Generate the absorbing elements as follows:

Mesh the model:
- Mesh the 3D model enclosed by a spherical surface with FLUID30, FLUID220, or FLUID221 elements.
- Mesh the 2D model enclosed by a circular arc with FLUID243, or FLUID244 elements.
Select the underlying nodes and elements on the spherical boundary surface or circular arc (lines).
Generate a surface absorbing element with the ESURF command.

Example 7.9: Generating an Absorbing Element

et,1,220,,1                   ! FLUID220
et,2,130,2                    ! second-order FLUID130
r,1,1e-6
r,2,DIM_DISTANCE              ! radius of sphere 
mp,sonc,1,1500                ! sound speed
mp,dens,1,1000                ! density
mpcopy,,1,2                   ! copy material 1 to 2
                              ! create 1/8 sphere
sphere,,DIM_DISTANCE,0,90     ! sphere
vsbw,all
vsel,s,loc,z,0,-DIM_DISTANCE
vdele,all,,,1
allsel,all
esize,DIM_ESIZE
vmesh,all                     ! mesh sphere with FLUID220
csys,2                        ! activate spherical coordinate
asel,s,loc,x,DIM_DISTANCE     ! select area on the sphere
csys,0                        ! activate Cartesian coordinate
nsla,s,1                      ! nodes attaching to area
                              ! create surface mesh
type,2                        ! FLUID130
real,2                        ! real constant 2
mat,2                         ! material 2
esurf                         ! generate surface element
allsel,all

Absorbing elements accommodate the symmetry of the model.
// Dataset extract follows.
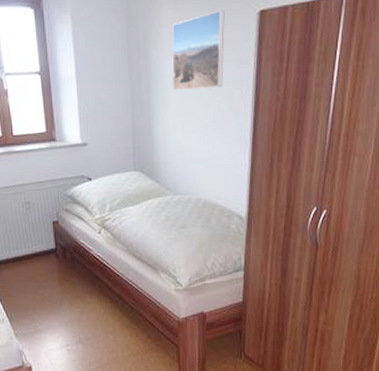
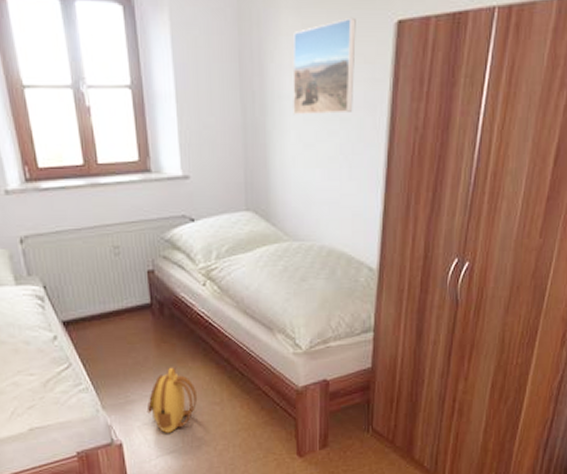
backpack: none [52,301,95,357] -> present [146,367,198,433]

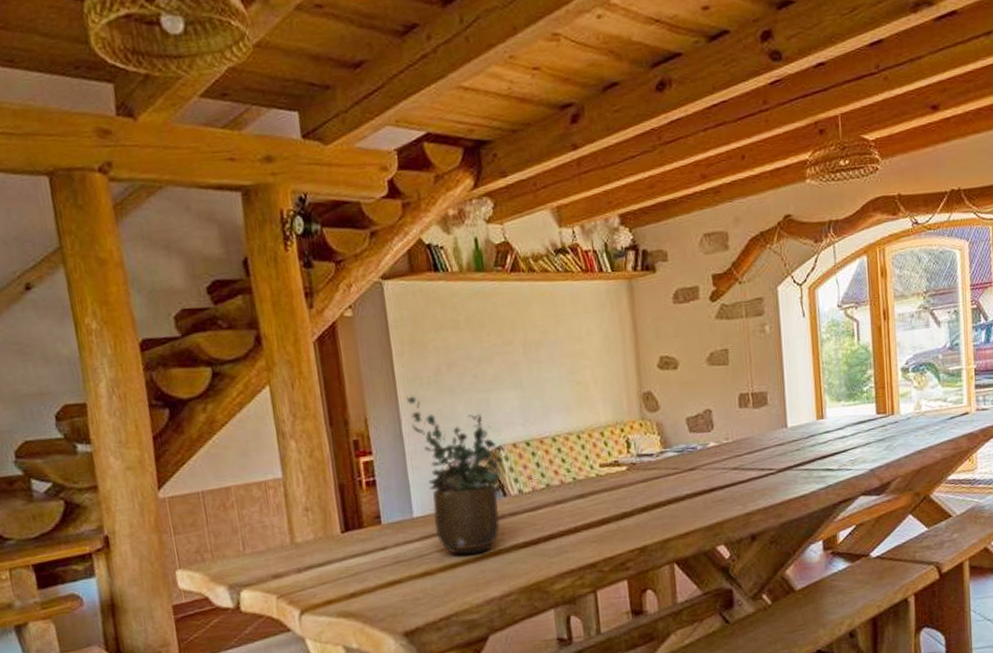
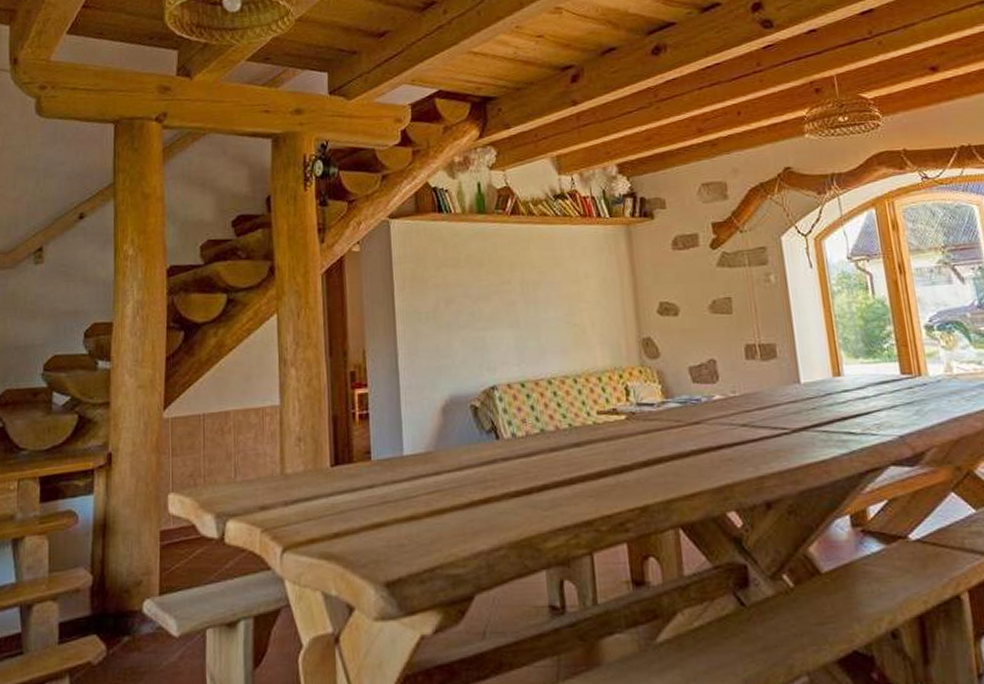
potted plant: present [405,396,503,554] -> none [404,330,497,499]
If the radiated acoustic field has no significant effect on the excitation source entity, the spherical absorbing boundary can locally enclose the open space near the radiation outlet, as shown in this figure:

Figure 7.1: Spherical ABC for Symmetry and Near the Radiation Outlet

FLUID130 and FLUID129 can be used for modal, harmonic, and transient analyses.

In a coupled harmonic analysis, the FLUID130 element is compatible with the symmetrical formulation of the FLUID30, FLUID220 and FLUID221 elements (KEYOPT(1) = 2), and the FLUID129 element is compatible with the symmetrical formulation of the FLUID243 and FLUID244 elements (KEYOPT(1) = 2). The symmetrical formulation leads to 2x performance improvement for factorization compared with the unsymmetrical solver.

For more information, see Absorbing Boundary Condition (ABC) in the Mechanical APDL Theory Reference.